Iannis XENAKIS (1922-2001)
Complete Cello Works
Nomos Alpha (1966) [19:13]
Charisma (1971) [4:31]
Kottos (1977) [10:33]
Epicycles (1989) [12:27]
Paille In the Wind (1992) [5:15]
Hunem-Iduhey (1996) [3:19]
Roscobeck (1996) [7:46]
Dhipli Zyia (1951) [4:52]
Arne Deforce (cello)
Ensemble Fabrik/James Wood
rec. Concertgebouw Bruges, 2 June, 5 July 2010; Cologne, 23 September 2010 (Epicycles).
AEON AECD 1109 [67:56]
Iannis Xenakis had a natural affinity for numbers and mathematical concepts.
His relationships with musical instruments were a little more complex. His works
for solo instruments usually fit under the fingers, but their idiomatic qualities
are rarely based on a deep understanding of the repertoire. Xenakis also had
a perverse interest in creating technical difficulties for players to negotiate.
And you don't do that by just writing lots of notes, it takes a real understanding
of what is possible to play and what is not if you are planning to position
your music squarely on the border between the two.

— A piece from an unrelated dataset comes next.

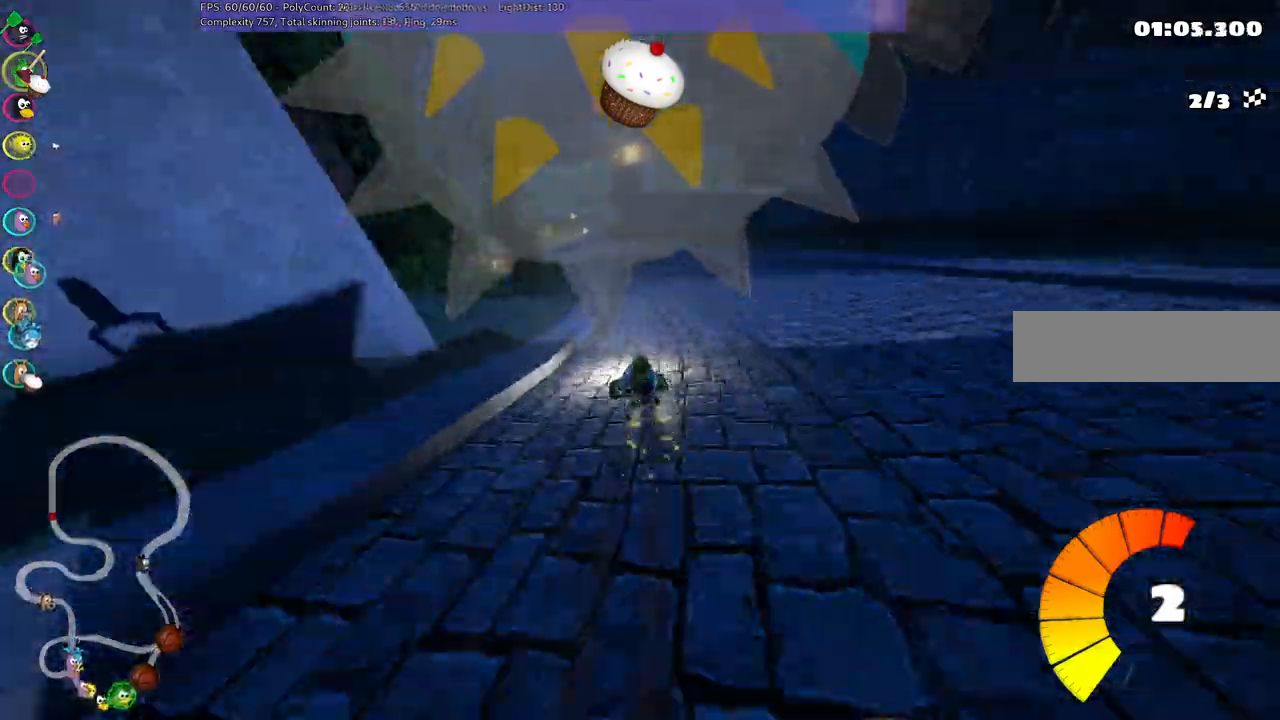
{"keys": ["m", "right", "up"], "events": []}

The works on this disc span the second half of the 20th century and
give a taste of every period in Xenakis's career. The quality and interest peak
in the 1960s and then go into slow decline. The most famous work on the disc,
and deservedly so, is Nomos Alpha written in 1966. This is one of his
greatest masterpieces and by any estimation deserves a place among the top few
cello works of the 20th century. The mathematical principles on which
it is based are derived from successive projections of a rotating cube. Or at
least I think that is what's going on; the liner notes are mercifully vague
when it comes to the technical end of things. But you don't need any knowledge
of maths to enjoy this. As with many of Xenakis's string works, Nomos Alpha
calls for heavy scraping on the strings and includes lots of tremolo glissando.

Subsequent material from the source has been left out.